--- Source data ---
■ ■ ■ ■

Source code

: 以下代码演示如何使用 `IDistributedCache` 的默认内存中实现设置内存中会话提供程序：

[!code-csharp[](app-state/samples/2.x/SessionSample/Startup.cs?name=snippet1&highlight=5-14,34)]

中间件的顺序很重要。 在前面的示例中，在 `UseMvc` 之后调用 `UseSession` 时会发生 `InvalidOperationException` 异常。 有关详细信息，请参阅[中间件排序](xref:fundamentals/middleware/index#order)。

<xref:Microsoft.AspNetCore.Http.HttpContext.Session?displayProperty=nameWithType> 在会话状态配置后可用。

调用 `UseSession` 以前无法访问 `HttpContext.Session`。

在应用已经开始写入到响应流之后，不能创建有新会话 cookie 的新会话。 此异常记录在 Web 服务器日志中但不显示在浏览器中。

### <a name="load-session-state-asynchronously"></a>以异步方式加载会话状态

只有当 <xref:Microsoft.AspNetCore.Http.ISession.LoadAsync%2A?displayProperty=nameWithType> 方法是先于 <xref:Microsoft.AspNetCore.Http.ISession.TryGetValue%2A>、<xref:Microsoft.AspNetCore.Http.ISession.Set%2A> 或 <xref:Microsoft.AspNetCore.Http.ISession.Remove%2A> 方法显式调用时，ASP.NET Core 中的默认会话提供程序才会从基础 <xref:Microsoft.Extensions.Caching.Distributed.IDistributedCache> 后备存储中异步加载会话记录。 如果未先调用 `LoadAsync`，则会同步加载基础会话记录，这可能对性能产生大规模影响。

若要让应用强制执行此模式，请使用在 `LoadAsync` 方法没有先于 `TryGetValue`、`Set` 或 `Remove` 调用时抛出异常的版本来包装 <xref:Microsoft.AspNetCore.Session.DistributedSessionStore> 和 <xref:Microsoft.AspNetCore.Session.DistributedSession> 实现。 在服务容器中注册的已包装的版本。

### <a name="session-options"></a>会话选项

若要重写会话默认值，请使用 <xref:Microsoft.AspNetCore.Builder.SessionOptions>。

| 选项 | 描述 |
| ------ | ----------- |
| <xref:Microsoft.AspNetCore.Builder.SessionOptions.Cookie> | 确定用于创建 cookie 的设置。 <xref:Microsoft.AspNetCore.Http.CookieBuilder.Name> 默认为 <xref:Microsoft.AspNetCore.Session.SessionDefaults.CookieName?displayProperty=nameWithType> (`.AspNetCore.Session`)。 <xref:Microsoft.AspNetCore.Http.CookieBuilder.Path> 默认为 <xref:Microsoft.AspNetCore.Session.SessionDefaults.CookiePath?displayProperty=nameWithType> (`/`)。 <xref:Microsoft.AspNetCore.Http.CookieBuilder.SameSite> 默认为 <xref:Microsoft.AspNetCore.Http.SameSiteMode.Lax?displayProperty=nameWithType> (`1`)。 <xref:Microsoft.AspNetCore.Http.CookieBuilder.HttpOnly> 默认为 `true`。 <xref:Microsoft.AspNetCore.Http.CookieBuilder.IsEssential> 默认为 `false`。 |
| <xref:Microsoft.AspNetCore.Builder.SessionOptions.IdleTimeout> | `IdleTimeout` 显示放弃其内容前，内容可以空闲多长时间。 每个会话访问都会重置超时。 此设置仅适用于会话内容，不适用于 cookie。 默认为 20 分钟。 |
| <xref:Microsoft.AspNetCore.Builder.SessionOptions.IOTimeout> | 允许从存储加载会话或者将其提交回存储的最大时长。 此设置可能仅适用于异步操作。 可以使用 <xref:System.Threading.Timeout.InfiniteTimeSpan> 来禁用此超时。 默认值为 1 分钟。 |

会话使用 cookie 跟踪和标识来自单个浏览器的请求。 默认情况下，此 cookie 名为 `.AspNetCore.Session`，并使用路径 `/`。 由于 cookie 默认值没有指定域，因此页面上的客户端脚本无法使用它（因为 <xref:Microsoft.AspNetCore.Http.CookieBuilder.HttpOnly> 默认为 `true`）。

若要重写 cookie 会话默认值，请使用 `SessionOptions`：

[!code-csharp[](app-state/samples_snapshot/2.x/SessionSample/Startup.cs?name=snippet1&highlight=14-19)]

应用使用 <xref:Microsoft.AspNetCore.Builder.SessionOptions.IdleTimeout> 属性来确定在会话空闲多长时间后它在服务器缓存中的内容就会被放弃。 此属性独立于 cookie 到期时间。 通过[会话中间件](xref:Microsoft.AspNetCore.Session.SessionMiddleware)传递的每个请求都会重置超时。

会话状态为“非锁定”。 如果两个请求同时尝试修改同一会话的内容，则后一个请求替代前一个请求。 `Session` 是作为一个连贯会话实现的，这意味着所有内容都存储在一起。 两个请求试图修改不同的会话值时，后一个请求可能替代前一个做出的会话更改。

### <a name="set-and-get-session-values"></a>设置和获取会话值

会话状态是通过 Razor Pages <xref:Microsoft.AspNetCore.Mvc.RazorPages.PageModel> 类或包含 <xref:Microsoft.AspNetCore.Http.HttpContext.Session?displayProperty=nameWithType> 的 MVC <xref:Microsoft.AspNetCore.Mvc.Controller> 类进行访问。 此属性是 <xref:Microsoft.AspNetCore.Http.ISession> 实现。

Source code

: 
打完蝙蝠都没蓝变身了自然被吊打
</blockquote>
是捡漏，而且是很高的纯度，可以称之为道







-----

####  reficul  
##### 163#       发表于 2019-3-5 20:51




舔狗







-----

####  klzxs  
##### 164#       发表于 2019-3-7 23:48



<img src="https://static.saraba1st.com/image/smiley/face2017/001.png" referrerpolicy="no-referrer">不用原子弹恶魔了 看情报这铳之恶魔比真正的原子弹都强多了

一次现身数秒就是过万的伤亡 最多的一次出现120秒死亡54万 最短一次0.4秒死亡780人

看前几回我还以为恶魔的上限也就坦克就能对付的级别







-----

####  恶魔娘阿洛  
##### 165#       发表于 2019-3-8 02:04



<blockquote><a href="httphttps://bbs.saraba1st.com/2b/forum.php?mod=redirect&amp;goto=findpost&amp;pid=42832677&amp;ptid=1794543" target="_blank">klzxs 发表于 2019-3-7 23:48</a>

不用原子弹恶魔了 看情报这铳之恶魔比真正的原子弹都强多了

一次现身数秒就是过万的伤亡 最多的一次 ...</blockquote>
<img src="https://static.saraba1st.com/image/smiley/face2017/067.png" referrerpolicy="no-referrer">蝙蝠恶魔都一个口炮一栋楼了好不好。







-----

■ ■ ■ ■

--- EXERCISE DESCRIPTION ---
Select every line of the entries above that contains the string "HttpContext", matching uppercase and lowercase letters exactly.

--- EXPECTED OUTPUT ---
<xref:Microsoft.AspNetCore.Http.HttpContext.Session?displayProperty=nameWithType> 在会话状态配置后可用。
调用 `UseSession` 以前无法访问 `HttpContext.Session`。
会话状态是通过 Razor Pages <xref:Microsoft.AspNetCore.Mvc.RazorPages.PageModel> 类或包含 <xref:Microsoft.AspNetCore.Http.HttpContext.Session?displayProperty=nameWithType> 的 MVC <xref:Microsoft.AspNetCore.Mvc.Controller> 类进行访问。 此属性是 <xref:Microsoft.AspNetCore.Http.ISession> 实现。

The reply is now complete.